Awakening is usually the moment we emerge from nightmares, rather than enter them.
But when 21-year-old Australian-born Richard Hillary regained consciousness on September 3, 1940, he found himself in freefall plummeting towards the North Sea.
Moments earlier, Hillary's Spitfire aircraft had become engulfed by flames during a Battle of Britain dogfight, and he had passed out before he could bail out.
Flung from the open cockpit, Hillary entered freefall 3 kilometres above the Earth before his senses returned in time for him to open his parachute.
"I was told later that the machine went into a spin at about 25,000 feet and that at 10,000 feet I fell out," he reflected in his memoir The Last Enemy, first published 80 years ago in the US as Falling Through Space.
"Looking down, I saw … that I was going to fall into the sea and that the English coast was deplorably far away."
With his face and hands horribly burned, Hillary was rescued and spent a protracted convalescence in the care of the pioneering plastic surgeon and skin-graft specialist Archibald McIndoe, who reconstructed the young pilot's hands and eyelids.
"Hillary was a good writer, and The Last Enemy was a way to use his experiences of fighting and the dreadful things that had happened to him to build on that," said cultural historian Brett Holman.
"Unfortunately, he never got a chance to continue."
Less than a year after the book's release, Hillary — who, remarkably, had returned to active service — was killed when the plane he was piloting as part of a night-flying exercise crashed in Scotland.
With death came immortality. At a time when Churchill's words about the Royal Air Force (RAF) and the debt "owed by so many to so few" were still echoing within the popular consciousness, Hillary was eulogised as the very essence of valour.
The image of the airman
Hillary had been born in Sydney in 1919 to a West Australian mother of English and Spanish ancestry, and a father whose Anglo-Irish forebears moved to South Australia from County Clare.
The Hillarys took up land at Carrieton in SA's north. They belonged to the rural colonial settler class but were no strangers to calamity.
After World War I broke out in 1914, three Hillary brothers joined up, and Richard's father Michael was awarded the Distinguished Service Order for gallantry.
Meanwhile, another brother, teenager Cornelius, was killed when he fell from a train near Carrieton in 1916.
Given his father's military service, and the family's move to England, it is hardly surprising that, in 1939, Richard — by then an undergraduate at Oxford — enlisted in the RAF.
Blond and dashing (his romances included an affair with Hollywood actress Merle Oberon), Hillary was the epitome of the Spitfire pilot.
"Was he representative?
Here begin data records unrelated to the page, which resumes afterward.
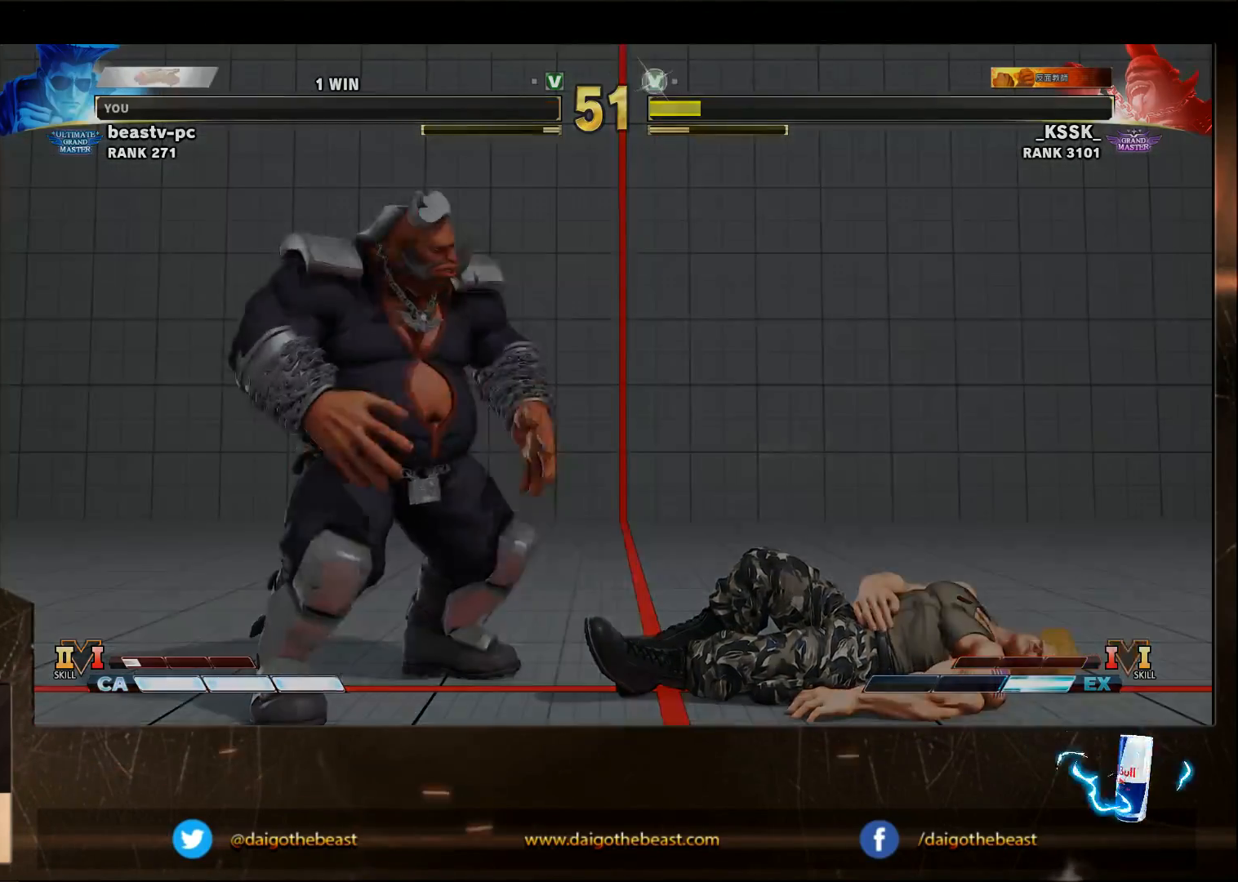
{"dt_ms": 500, "buttons": ["CIRCLE"], "left_stick": "down-left", "events": []}
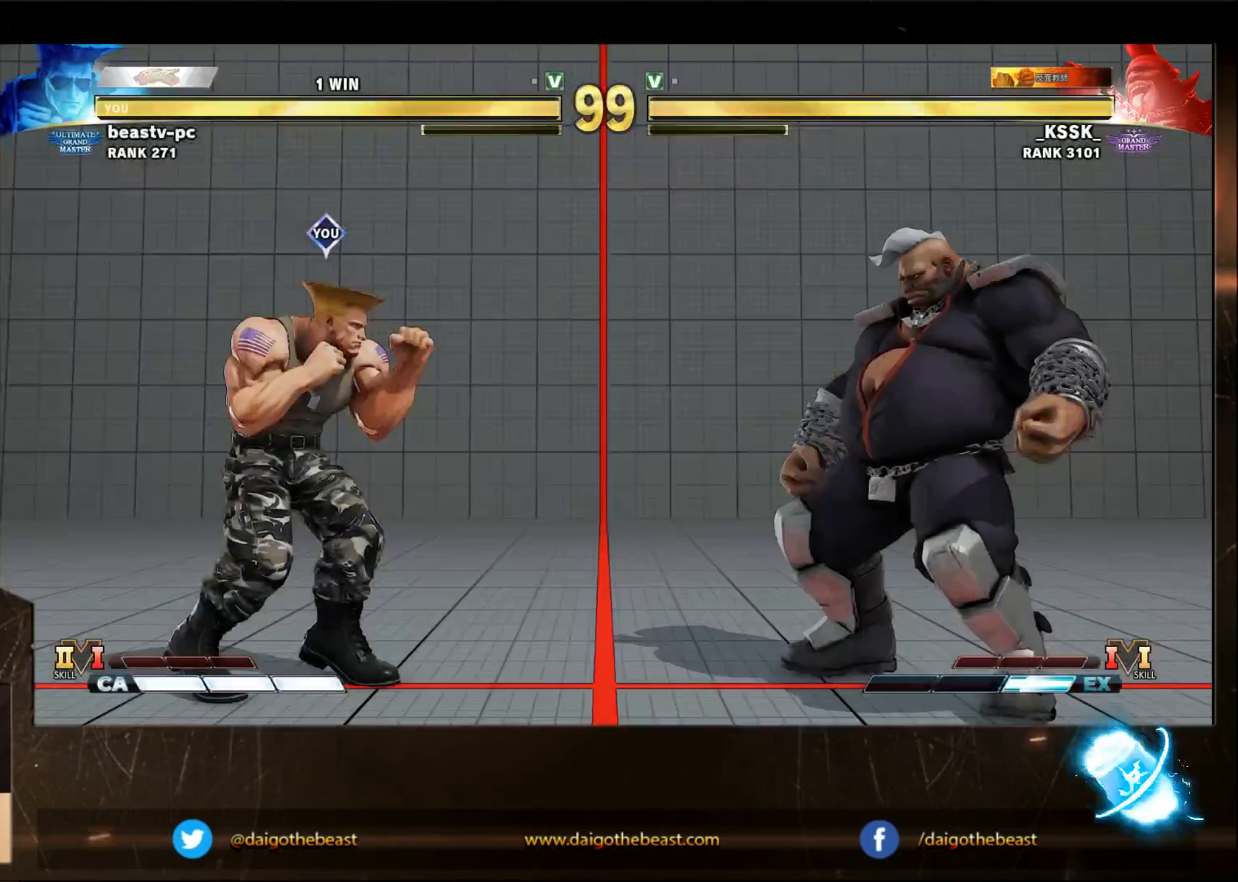
{"dt_ms": 500, "buttons": [], "left_stick": "down-left", "events": [[33, "CIRCLE", "up"]]}
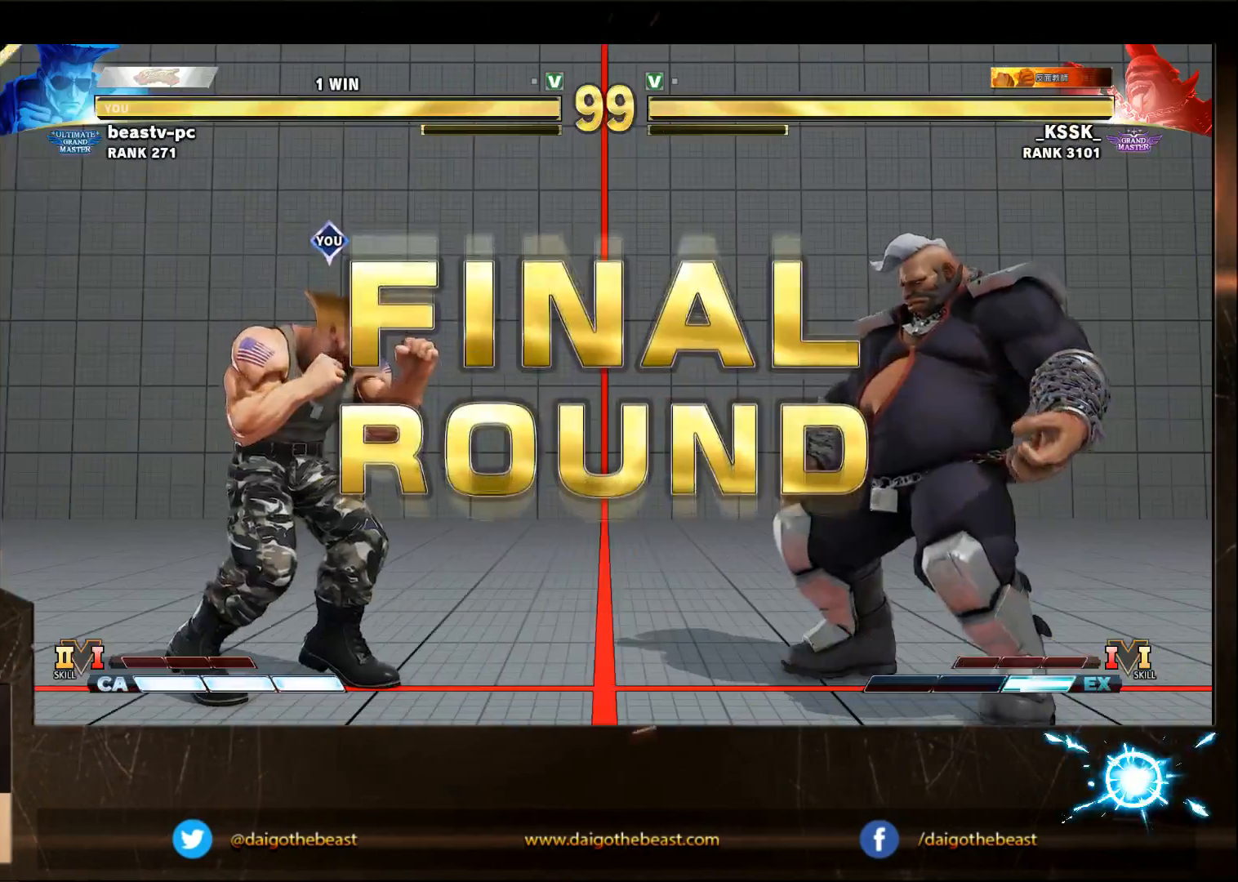
{"dt_ms": 500, "buttons": [], "left_stick": "down-left", "events": [[133, "left_stick", "center"], [233, "left_stick", "down-left"]]}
He has been chosen as a representative," Dr Holman said.
"The image of the airman in World War II was partly inherited from World War I.
"There was this carryover of the idea of the Knights of the Air — that the war in the air was somehow more chivalrous and gentlemanly and sportsmanlike than the mud and blood of the trenches."
Of poets and pilots
Even before his final crash, Hillary had become one of those figures whose lives are magnets for myth.
"In times of war the dead recede quicker and myths form faster," wrote the essayist Arthur Koestler.
"Already there is one growing around Hillary and it is easy to foresee that it will wax and expand, until his name has become one of the symbolic names of this war."
Koestler regarded this process as irreversible, even though he sought to counteract it by emphasising Hillary's youthful vulnerabilities.
If the tragic heroes of the last major conflict were the poets who produced elegies for doomed youth, Hillary was, in the public imagination, something of a spiritual heir.
This association — between poet and pilot — was made explicit by another essayist, Eric Linklater, who likened Hillary to WWI bard Rupert Brooke:
"Between each of them and his own age there was a consonance, of temper or predicament, and each by his genius gave voice and a little clarity to the demands and emotion of his time."